[Source records]
━━━━━━━━━━━━━━━━━━━━

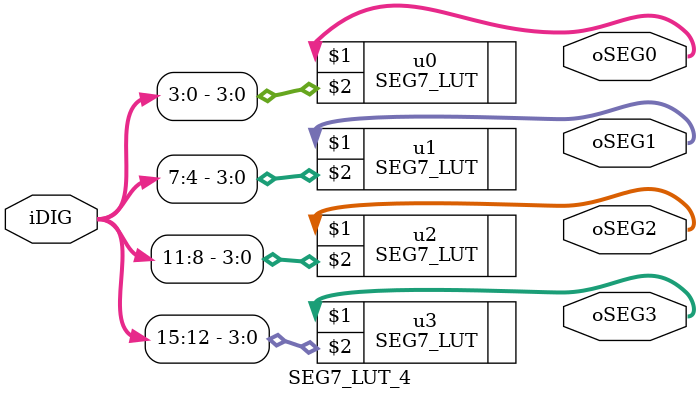
<source format=v>
module SEG7_LUT_4 (	oSEG0,oSEG1,oSEG2,oSEG3,iDIG );
input	[31:0]	iDIG;
output	[6:0]	oSEG0,oSEG1,oSEG2,oSEG3;

SEG7_LUT	u0	(	oSEG0,iDIG[3:0]		);
SEG7_LUT	u1	(	oSEG1,iDIG[7:4]		);
SEG7_LUT	u2	(	oSEG2,iDIG[11:8]	);
SEG7_LUT	u3	(	oSEG3,iDIG[15:12]	);


endmodule
</source>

━━━━━━━━━━━━━━━━━━━━

Work task –
Which of the lines in the data contain the string "iDIG"? Return each one.

Finished task –
module SEG7_LUT_4 (	oSEG0,oSEG1,oSEG2,oSEG3,iDIG );
input	[31:0]	iDIG;
SEG7_LUT	u0	(	oSEG0,iDIG[3:0]		);
SEG7_LUT	u1	(	oSEG1,iDIG[7:4]		);
SEG7_LUT	u2	(	oSEG2,iDIG[11:8]	);
SEG7_LUT	u3	(	oSEG3,iDIG[15:12]	);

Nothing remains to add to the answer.